Wednesday, March 19, 2008

No Self-Control

I smacked D yesterday…first time ever! Of course felt like crap after that.
Off late, he has been... well, lets just say, difficult. We are witnessing a new avatar of a tantrum that is amazingly different from what we were used to. Yesterday’s fit was the second one in a row. We went through a similar one the previous evening.

Hubby dear and I really thought we were done with tantrums. Who were we kidding?

He has been refusing to go to bed around his usual time. He also doesn’t like to sleep in his room (we have been struggling with this for a while now and it seems to be getting worse). None of the earlier threats ( giving away his Spider man paraphernalia, his books, his piggy bank etc etc) work. He couldn’t care less. At least that is the attitude we get from him.

Now, I have a short fuse. I lose my temper very easily and have problems controlling it. So, yesterday, while Hubby dear was patiently reasoning and rationalizing with him, I tried desperately to keep my anger under control. Only for a few minutes though. As soon as he kicked Hubby dear, I couldn’t hold back any more. I picked him up (with great difficulty-he is no longer a little baby) and carried him to the top landing. Pushed him to the floor and tried to close the baby gate behind me so that he couldn’t get out. Of course, that wasn’t easy at all, with him forcing himself onto me, screaming and yelling all the way. I managed to close the gate, came back to the kitchen and poured myself a glass of wine, while unbelievable shaking my head and wondering where we went wrong with our parenting. D continued screaming for his dad. We thought he would stop after a while but he kept at it. Hubby dear was all set to go and reason with him again but I stopped him. Simply because I thought he would stop. But he didn’t. In fact he got more agitated and started banging on the gate. Hubby dear indicated that I should maybe go and try pacify him. The wine was working now, well, at least that's what I thought. I decided to go back and talk to him but as soon as I got to the top flight of stairs, D stuck out his tongue at me!! Not once, twice but three frigging times! As if he wasn’t sorry at all, no remorse, no guilt whatsoever! And that did it! I completely lost it. I opened the gate and flung myself on him, turned him over and whacked him. Two solid ones on his tiny bum.

Of course, it went all downhill from there.

Hubby dear’s intervention was crucial at this point and he spent the next 20 minutes pacifying and again reasoning with our 4 year old. After much talking and explaining, he came down quietly and apologised for his behavior.

Later in the night, as I was trying to put him to sleep, the following was the conversation I had with him:

I am so sorry for hitting you today (hugging and kissing him- I was feeling pathetic)
It’s all right mama. I am sorry too.
You know sometimes I feel you don’t care for us D
I do, mama
But if you, why do you behave the way you do?
Mama, because ….(then he stopped)
No mama, I care for you and I love you
What about Papa? Do you love him too?
Yes, mama I do. I love you both and I care for you.

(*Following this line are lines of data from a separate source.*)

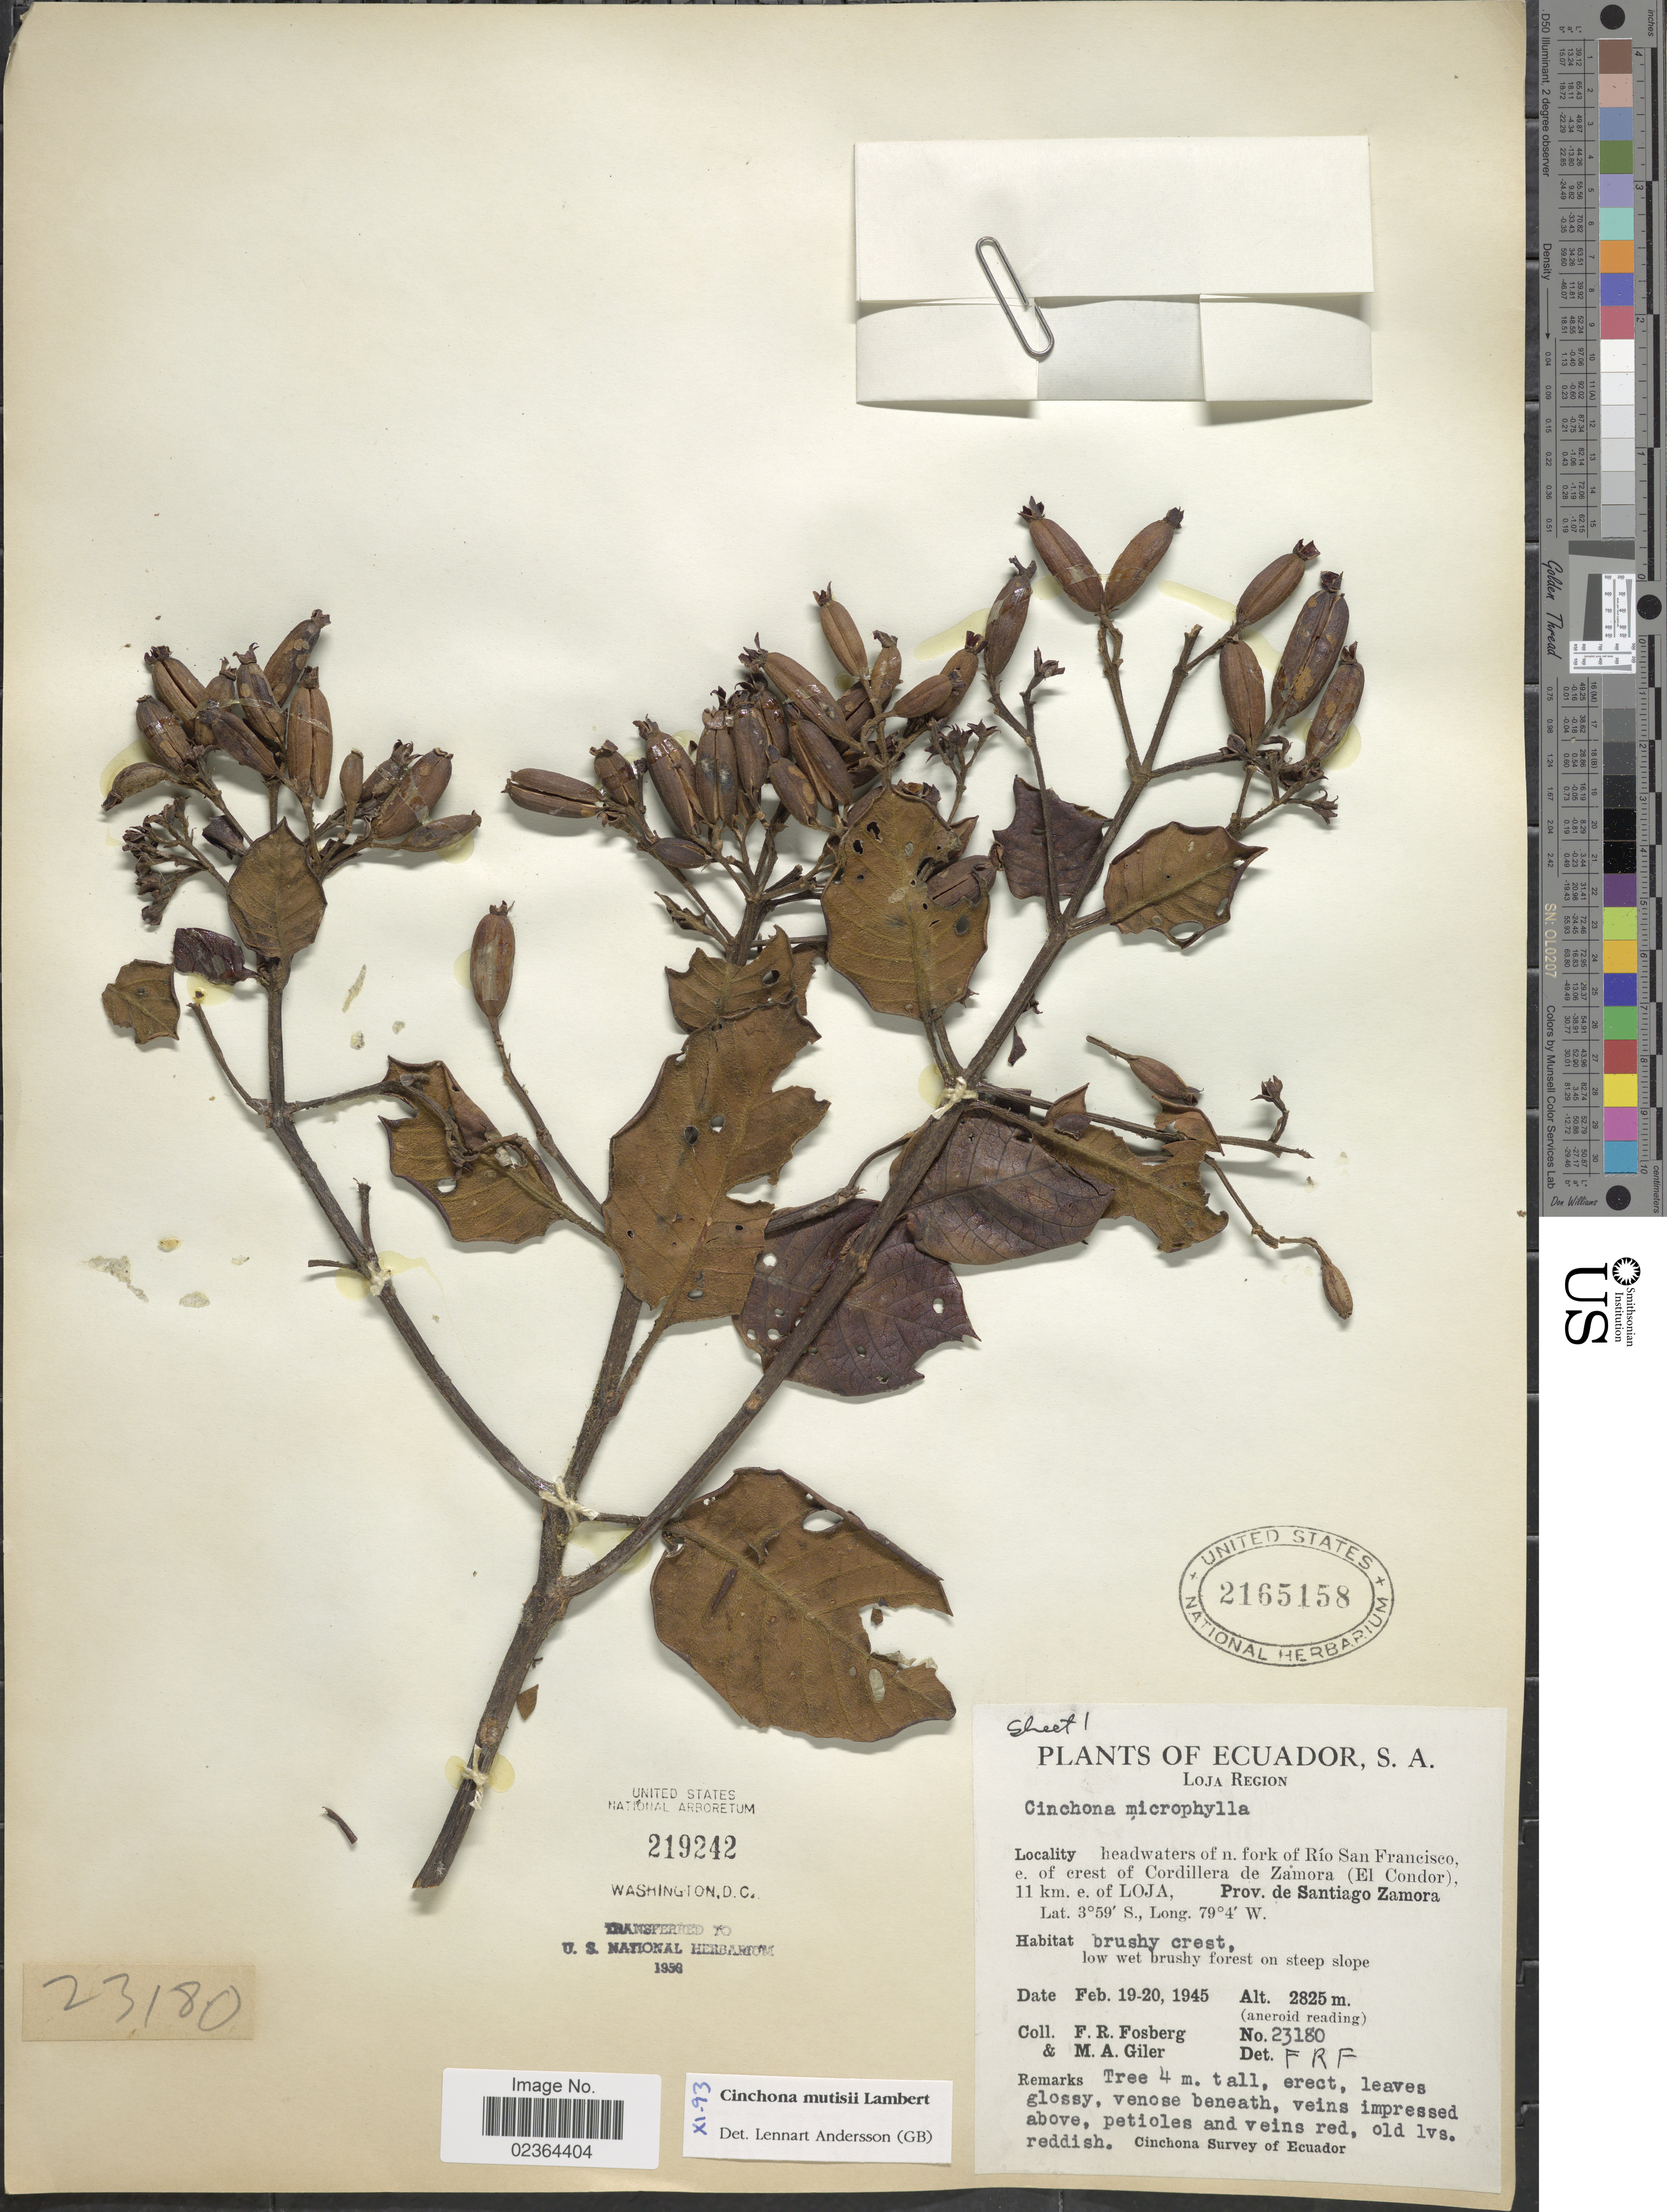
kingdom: Plantae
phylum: Tracheophyta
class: Magnoliopsida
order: Gentianales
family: Rubiaceae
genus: Cinchona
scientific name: Cinchona mutisii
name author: Lamb.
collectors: F. R. Fosberg & M. Giler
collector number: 23180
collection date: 1945-02-19/1945-02-20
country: Ecuador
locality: Loja Region, headwaters of n. fork of Rio San Francisco, e. of crest of Cordillera de Zamora (El Condor) 11 km. e. of Loja. Prov. de Santiago Zamora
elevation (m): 2825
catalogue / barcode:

It’s not what he said that struck me. It was how he said it. He didn’t look or sound like a 4 year old. He didnt make much eye contact with me. In fact his eyes were fixed away from me, as if he was intently processing what he would say and carefully choosing his words. He was emotional but he voice was controlled. He sounded way matured for his age. As if he understood the gravity of the situation and the consequences of his actions. He really wanted to say why he behaved the way he did but couldn’t articulate it. Given his limited vocabulary, I think it was hard for him to describe what exactly he felt.

In retrospect I wish I had probed him a little further. I am pretty certain I would have had a better sense of why he threw such a huge tantrum about something so routine like going to bed at 8:30.
I just hope his tantrums including my whacks aren't turning into a regular feature. I have restrained myself in the past from hitting him but yesterday he took me to a place that made it easier for me to let go of my control.

And I pray that he doesn’t take me there again.

Edited to add: I think physical punishment is necessary at times. But I don't advocate it given the fact that I grew up in a family where canning was quite common. I was slapped by my mother just once but that was enough for me to remember it to this day. I am currently attending a conflict mediation training and some of my fellow participants are teens. In one of the exercises we had to talk about how our families manage conflict and majority of the teens seem to experience parental beatings and physical punishments growing up. Some of the common phrases that were shared were 'my mother was a yeller' or ' my father beat me with his belt' and so and so forth. And as I listened to them, I wondered how D and A would describe their parents conflict management capabilities a few years from now. I definitely don't want them to think of me as a 'yeller' or a 'spanker'! I also don't want them to think of me as someone who avoided conflict because she didn't have the strength or the fortitude to face the consequences (something that came out in this discussion as well). I definitely have my work cut out when it comes to managing my emotions and conflict. Hopefully this training will equip me to manage conflict constructively.